Все это обе дамы говорили на французском языке: Катрин несколько грубовато и не без ошибочек, а адмиральша – как парижанка.
Ченцов между тем, тоже поклонившийся мадмуазель Крапчик, тут же пригласил ее на кадриль.
Как ни была набелена Катрин, но можно было заметить, что она вспыхнула от удовольствия.
– Вы желаете со мной танцевать? – переспросила она.
Ченцов повторил свое приглашение.
– Извольте, – отвечала Катрин.
Марфин, тоже более бормоча, чем выговаривая свои слова, пригласил старшую дочь адмиральши, Людмилу, на кадриль. Та, переглянувшись с Валерьяном, дала ему слово.
Подошел Крапчик и, не преминув оприветствовать этих новых гостей, спросил Ченцова:
– Вы будете играть сегодня?
– Нет, – отвечал Ченцов: в переводе это значило, что у него нет ни копейки денег.
Губернский предводитель удалился в маленькую гостиную и там сел около все еще продолжавшего играть с губернатором правителя дел Звездкина, чтобы, по крайней мере, хоть к нему вместо сенатора приласкаться.

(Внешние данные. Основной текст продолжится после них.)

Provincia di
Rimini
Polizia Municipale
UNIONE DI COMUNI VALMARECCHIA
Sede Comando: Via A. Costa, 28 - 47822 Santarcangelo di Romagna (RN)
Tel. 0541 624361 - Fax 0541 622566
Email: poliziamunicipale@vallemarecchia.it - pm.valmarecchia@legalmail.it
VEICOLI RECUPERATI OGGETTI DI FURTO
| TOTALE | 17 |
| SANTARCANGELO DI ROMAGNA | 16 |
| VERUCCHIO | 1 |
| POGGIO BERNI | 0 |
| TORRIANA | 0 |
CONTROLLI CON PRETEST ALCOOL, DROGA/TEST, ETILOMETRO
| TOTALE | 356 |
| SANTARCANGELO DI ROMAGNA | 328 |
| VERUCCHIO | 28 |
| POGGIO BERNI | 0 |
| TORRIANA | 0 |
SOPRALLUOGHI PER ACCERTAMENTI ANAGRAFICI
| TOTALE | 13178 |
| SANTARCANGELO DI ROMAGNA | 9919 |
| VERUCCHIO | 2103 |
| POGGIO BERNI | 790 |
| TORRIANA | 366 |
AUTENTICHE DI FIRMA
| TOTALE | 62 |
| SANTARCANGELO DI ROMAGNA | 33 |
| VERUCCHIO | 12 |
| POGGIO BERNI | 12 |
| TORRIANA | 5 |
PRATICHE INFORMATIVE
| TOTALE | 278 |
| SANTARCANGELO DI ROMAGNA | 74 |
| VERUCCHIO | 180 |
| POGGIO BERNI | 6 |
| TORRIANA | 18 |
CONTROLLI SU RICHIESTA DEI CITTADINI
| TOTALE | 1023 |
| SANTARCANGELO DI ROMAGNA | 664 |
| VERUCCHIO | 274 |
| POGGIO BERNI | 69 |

Пары стали устанавливаться в кадриль, и пока музыканты усаживались на свои места, в углу залы между двумя очень уж пожилыми чиновниками, бывшими за несколько минут перед тем в кружке около Марфина, начался вполголоса разговор, который считаю нужным передать.
– Марфину спасибо, ей-богу, спасибо, что он так отделал этого нашего губернского маршала, – сказал один из них, одетый в серый ополченский чапан, в штаны с красными лампасами, и вообще с довольно, кажется, честною наружностью. Ополченец этот был заседатель земского суда, уже отчисленный по сенаторской ревизии от службы и с перспективою попасть под следствие. Беседовавший с ним другой чиновник, толстый, как сороковая бочка, с злыми, воспаленными зеленоватыми глазами, состоял старшим советником губернского правления и разумелся правой рукой губернатора по вымоганию взяток.
– И Марфин-то ваш хорош, – превредный болтун и взбрех! – отозвался советник на слова заседателя. – По милости его, может быть, мы и испиваем теперь наши горькие чаши.
– Это так!.. – согласился тот. – Но кто поддул Марфина, как не губернский предводитель?
– Что ж поддул! – возразил гневно советник. – Если бы у господина Марфина хоть на копейку было в голове мозгу, так он должен был бы понимать, какого сорта птица Крапчик: во-первых-с (это уж советник начал перечислять по пальцам) – еще бывши гатчинским офицером, он наушничал Павлу на товарищей и за то, когда Екатерина умерла, получил в награду двести душ. Второе: женился на чучеле, на уроде, потому только, что у той было полторы тысячи душ, и, как рассказывают, когда они еще были молодыми, с этакого вот тоже, положим, балу, он, возвратясь с женой домой, сейчас принялся ее бить. «Злодей, – спрашивает она, – за что?..» – «А за то, говорит, что я вот теперь тысячу женщин видел, и ты всех их хуже и гаже!» Мила она ему была?
Заседатель усмехнулся и покачал головой.
– Третие-с, – продолжал советник все более и более с озлобленными глазами, – это уж вы сами должны хорошо знать, и скажите, как он собирает оброк с своих мужиков? По слухам, до смерти некоторых засекал, а вы, земская полиция, все покрывали у него.
– Что ж тут земской полиции делать! – подхватил, разводя руками, заседатель. – Господин Крапчик не простой дворянин, а губернский предводитель.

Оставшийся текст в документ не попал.